- [Selected text]:
--------

Engineers building a framework to help manufacturers search for the best materials 

Database Buster Illustration

When manufacturing a device like a cellphone or satellite, it all comes down to picking the right materials. But searching through the huge amount of available data is difficult and time-consuming.

To help speed up the process, Junzhou Huang, a computer science and engineering assistant professor, is developing a tool that lets manufacturers efficiently sift through data about the genetic structures of materials.

"What's happened in the past is that designers have had to simply try what they think might be the best materials, but don't know for sure," says Dr. Huang. "We need to be smarter, more efficient, and more effective in discovering new materials to build whatever we want."

Every material has a genome, but computational challenges exist when determining which material is best for a certain device. The data the systems must search to figure that out is too complicated and too vast to do so with any consistency.

--------

- [Data under study]:
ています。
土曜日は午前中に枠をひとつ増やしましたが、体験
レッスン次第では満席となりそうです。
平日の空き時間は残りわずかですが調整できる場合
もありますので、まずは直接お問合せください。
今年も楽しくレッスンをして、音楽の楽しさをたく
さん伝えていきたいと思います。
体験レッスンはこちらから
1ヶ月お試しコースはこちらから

--------

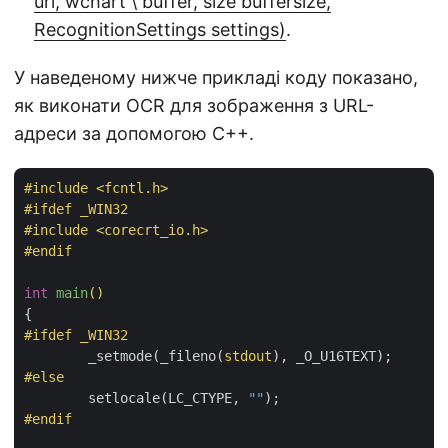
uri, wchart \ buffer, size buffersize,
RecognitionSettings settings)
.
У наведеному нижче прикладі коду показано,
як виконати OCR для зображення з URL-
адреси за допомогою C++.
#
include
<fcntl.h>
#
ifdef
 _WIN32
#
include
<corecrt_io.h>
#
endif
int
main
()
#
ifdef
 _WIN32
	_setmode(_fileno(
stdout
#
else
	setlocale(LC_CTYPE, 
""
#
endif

--------

- [Task 1]: In the materials-search article, begin at the words "Engineers building a" and stop after "structures of materials.", copying that span with "cellphone" renamed to "smartphone".
- [Task 2]: According to the materials-search article, what position does Junzhou Huang hold?
- [Task 3]: Resume the materials-search article after its final sentence.
The listing is separate material and has no connection to the materials-search article.

- [Output 1]:
Engineers building a framework to help manufacturers search for the best materials 

Database Buster Illustration

When manufacturing a device like a smartphone or satellite, it all comes down to picking the right materials. But searching through the huge amount of available data is difficult and time-consuming.

To help speed up the process, Junzhou Huang, a computer science and engineering assistant professor, is developing a tool that lets manufacturers efficiently sift through data about the genetic structures of materials.

- [Output 2]: He is a computer science and engineering assistant professor.

- [Output 3]:
That's where Huang's new framework would come in.

Aided by a $250,000 National Science Foundation grant, he and Feiping Nie, a research assistant professor in the Department of Computer Science and Engineering, are designing scalable algorithms and a computational framework that can sort through data that details the complete sets of genes present in various materials. By understanding the genetic makeup of materials, manufacturers can then find the ideal foundations for their creations.

The project is part of the national Materials Genome Initiative, which focuses on discovering, manufacturing, and deploying advanced materials faster, cheaper, and more efficiently than present-day technology can.